Clarification about Linux TCP window size and delays

Solution 1:

After doing a little more digging into my traffic, I was able to see that my data was nothing but a sequence of small bursts with small idle periods between them.

With the useful tool ss, I was able to retrieve the current congestion window size of my connection (see the cwnd value in the output):

[user@localhost ~]$ /usr/sbin/ss -i -t -e | grep -A 1 56001

ESTAB 0 0 192.168.1.1:56001
192.168.2.1:45614 uid:1001 ino:6873875 sk:17cd4200ffff8804 ts sackscalable wscale:8,9 rto:277 rtt:74/1 ato:40 cwnd:36 send 5.6Mbps rcv_space:5792

I ran the tool several times and discovered that the congestion window size was regularly reset to the initial value (10ms, on my Linux box). The connection was constantly looping back to the slow start phase. During the slow start period, bursts with a number of messages exceeding the window size were delayed, waiting for the acks related to the first packets of the burst.

The fact that the traffic consists of a sequence of bursts likely explains the reset of the congestion window size.

By deactivating the slow start mode after idle period, I was able to get rid of the delays.

[user@host ~]$ cat /proc/sys/net/ipv4/tcp_slow_start_after_idle 0

Solution 2:

This isn't going to be some subtle thing like a setting somewhere. This is going to be a problem with the protocol layered on top of TCP or a code bug. There's no magic "go faster" switch for TCP except for unusual cases like networks with very high latency or packet loss caused by noise.
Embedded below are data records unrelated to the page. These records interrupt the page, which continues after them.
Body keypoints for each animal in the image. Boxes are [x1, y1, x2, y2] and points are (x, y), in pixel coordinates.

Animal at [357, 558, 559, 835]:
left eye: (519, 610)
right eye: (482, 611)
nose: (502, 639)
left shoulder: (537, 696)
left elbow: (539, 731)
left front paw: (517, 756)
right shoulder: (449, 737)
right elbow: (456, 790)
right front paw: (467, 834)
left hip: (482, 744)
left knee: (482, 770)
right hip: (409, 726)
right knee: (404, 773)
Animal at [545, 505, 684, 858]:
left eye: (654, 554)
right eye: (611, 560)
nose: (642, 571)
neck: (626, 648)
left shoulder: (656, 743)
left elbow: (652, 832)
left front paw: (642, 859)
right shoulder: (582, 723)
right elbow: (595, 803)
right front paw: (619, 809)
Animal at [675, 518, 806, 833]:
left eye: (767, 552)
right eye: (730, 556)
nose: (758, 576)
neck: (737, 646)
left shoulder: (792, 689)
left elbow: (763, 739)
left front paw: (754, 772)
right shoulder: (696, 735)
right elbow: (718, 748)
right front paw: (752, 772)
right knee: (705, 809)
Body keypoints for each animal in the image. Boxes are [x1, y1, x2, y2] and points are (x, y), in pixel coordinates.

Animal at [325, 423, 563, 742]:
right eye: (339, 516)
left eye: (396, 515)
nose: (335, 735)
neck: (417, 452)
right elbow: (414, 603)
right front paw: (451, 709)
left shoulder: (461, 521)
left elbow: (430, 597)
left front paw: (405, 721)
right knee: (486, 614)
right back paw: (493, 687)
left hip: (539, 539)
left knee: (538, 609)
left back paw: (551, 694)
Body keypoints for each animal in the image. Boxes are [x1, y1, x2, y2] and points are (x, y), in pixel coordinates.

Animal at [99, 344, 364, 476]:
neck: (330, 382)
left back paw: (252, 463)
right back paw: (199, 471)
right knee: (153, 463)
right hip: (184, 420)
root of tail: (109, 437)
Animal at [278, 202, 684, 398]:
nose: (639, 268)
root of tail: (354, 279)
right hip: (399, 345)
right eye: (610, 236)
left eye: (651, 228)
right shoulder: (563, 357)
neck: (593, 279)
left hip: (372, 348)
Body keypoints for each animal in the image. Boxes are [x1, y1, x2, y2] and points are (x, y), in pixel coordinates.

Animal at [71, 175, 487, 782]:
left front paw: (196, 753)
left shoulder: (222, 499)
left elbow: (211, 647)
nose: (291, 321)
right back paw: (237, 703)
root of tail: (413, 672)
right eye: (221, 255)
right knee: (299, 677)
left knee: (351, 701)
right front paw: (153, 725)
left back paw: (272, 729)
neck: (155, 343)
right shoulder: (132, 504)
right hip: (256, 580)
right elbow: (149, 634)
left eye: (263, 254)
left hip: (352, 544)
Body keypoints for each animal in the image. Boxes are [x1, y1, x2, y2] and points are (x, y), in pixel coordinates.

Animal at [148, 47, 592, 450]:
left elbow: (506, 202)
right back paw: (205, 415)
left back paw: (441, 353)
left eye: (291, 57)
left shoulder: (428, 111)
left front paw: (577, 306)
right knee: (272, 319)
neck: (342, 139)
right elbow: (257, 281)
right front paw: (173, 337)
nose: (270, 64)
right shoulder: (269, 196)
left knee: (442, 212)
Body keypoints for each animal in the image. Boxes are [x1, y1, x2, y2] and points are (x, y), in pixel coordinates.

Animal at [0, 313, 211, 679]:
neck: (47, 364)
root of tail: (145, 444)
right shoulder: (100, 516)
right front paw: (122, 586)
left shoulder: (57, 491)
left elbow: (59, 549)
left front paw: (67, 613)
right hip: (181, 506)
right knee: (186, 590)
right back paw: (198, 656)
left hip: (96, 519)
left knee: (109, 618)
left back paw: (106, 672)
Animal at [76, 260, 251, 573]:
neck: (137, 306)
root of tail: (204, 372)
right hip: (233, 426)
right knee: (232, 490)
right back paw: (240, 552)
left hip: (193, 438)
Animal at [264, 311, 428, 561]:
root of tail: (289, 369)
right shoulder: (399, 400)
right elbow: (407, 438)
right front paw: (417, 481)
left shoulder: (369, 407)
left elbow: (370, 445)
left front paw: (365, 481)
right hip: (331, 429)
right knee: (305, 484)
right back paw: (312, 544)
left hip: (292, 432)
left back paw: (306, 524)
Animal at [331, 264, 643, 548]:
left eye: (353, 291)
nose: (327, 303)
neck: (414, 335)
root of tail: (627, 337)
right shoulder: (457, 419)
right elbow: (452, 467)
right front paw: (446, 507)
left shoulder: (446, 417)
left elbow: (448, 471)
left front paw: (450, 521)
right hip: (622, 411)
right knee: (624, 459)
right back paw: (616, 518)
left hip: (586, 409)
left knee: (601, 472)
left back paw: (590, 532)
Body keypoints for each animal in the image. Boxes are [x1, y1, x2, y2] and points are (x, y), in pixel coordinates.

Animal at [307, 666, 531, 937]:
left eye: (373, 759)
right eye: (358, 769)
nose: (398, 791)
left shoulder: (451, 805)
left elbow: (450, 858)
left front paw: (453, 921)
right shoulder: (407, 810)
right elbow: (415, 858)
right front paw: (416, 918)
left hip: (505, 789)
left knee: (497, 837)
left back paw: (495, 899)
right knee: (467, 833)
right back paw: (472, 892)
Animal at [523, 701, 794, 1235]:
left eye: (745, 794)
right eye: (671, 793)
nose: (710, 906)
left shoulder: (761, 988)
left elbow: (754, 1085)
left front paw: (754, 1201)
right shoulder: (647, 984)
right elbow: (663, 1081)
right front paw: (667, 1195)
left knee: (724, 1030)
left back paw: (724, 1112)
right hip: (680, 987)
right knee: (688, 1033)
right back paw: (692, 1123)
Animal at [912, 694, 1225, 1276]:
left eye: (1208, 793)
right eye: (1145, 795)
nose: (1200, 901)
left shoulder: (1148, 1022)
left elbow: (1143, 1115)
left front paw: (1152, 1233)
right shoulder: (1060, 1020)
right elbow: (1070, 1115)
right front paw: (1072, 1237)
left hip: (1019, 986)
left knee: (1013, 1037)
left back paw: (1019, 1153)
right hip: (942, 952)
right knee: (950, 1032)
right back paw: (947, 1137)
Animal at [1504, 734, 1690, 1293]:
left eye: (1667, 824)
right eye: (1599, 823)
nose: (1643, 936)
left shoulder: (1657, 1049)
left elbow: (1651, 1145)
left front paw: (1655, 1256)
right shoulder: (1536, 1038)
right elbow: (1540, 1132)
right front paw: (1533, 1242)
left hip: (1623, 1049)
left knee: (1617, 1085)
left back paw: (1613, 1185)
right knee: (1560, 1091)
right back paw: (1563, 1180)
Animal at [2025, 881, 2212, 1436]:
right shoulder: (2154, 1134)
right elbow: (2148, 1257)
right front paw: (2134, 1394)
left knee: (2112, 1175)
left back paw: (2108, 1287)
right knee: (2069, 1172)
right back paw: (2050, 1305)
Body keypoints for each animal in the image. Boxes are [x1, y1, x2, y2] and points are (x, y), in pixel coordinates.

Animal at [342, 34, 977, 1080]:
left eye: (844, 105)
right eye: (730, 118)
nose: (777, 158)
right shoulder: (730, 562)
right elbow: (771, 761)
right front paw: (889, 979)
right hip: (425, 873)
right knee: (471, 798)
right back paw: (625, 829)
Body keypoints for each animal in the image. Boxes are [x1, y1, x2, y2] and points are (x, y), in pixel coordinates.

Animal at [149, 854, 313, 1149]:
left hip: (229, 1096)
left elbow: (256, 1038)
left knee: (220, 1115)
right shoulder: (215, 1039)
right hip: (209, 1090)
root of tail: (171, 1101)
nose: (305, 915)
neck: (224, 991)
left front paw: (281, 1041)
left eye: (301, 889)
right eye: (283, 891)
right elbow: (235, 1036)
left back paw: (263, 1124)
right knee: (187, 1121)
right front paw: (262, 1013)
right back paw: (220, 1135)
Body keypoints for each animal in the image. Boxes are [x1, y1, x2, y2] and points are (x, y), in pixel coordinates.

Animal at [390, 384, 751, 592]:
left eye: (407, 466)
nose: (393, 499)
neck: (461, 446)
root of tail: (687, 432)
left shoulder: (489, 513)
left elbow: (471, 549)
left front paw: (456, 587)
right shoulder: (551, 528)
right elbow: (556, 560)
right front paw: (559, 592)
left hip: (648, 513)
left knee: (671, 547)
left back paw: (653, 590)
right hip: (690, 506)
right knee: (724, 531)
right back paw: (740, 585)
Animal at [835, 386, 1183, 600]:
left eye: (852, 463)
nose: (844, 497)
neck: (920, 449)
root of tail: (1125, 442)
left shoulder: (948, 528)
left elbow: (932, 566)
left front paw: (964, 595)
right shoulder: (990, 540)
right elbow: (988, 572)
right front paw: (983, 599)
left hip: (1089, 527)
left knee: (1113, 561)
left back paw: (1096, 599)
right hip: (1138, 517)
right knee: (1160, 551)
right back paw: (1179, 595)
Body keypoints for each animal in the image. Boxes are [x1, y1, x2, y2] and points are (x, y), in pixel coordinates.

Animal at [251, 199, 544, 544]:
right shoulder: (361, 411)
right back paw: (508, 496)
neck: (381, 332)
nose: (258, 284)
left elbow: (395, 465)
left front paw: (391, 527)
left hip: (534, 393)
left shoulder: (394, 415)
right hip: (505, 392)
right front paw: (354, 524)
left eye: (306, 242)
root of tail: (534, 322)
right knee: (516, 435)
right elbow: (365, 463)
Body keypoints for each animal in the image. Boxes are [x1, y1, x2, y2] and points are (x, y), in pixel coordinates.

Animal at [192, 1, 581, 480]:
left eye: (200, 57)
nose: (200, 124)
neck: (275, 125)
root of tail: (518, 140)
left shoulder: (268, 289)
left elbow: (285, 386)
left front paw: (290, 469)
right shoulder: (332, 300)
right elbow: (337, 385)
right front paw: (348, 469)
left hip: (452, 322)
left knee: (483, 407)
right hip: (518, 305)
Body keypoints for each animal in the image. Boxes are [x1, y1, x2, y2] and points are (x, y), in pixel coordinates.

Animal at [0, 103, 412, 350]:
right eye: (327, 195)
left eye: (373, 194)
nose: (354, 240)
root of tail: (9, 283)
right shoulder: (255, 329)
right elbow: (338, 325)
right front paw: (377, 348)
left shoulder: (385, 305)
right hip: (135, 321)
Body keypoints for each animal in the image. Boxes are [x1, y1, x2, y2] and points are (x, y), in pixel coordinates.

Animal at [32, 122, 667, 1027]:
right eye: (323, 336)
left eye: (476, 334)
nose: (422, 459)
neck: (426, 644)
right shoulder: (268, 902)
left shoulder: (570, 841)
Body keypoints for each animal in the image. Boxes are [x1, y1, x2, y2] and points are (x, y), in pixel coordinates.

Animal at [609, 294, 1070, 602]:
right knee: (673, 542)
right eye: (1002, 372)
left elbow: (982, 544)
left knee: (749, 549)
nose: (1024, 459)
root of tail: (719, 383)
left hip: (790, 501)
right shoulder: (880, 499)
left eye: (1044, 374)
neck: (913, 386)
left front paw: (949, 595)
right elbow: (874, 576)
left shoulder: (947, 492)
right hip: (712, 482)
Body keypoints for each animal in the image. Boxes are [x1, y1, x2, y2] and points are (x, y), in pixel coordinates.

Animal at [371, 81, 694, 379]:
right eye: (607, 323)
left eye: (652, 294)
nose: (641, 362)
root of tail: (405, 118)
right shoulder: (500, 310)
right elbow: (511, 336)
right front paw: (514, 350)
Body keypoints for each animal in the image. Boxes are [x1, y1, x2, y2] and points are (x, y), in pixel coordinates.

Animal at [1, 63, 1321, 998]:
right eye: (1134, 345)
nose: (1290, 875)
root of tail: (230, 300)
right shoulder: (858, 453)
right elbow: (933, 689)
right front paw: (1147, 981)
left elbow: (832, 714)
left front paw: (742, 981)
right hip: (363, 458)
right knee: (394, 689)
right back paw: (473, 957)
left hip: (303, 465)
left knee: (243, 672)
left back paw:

The most obvious explanation would be if the code calls write or send with very small chunks. You need to accumulate at least 2KB per send, ideally 16KB. You say you batch the messages, but it's not clear what that means. Do you pass them in one call to write or send? Do you bundle them into a single protocol data unit for the protocol layered on top of TCP? Doing both of these things helps a lot with latency.

Also, get rid of TCP_NODELAY. It can reduce throughput. It's only for applications that weren't designed to work with TCP or for applications that cannot predict which side will need to transmit next.

Unless, of course, you are in fact layering a protocol on top of TCP where you don't know which side is going to transmit next (like telnet, for example). Then it can make sense to set TCP_NODELAY. Significant expertise is required to make that kind of protocol work with low latency. If that's your situation, post more details about the protocol you're layering on top of TCP, what its protocol data unit sizes look like, and what determines which side transmits when.

If you do in fact batch the messages available at one time and pass them in a single call to write or send, then most likely the problem is that the other side is not sending an application-layer acknowledgement for each batch. These improve latency by giving TCP ACKs packets to piggyback on. Your protocol should include them to ensure sides alternate which helps keep latency down.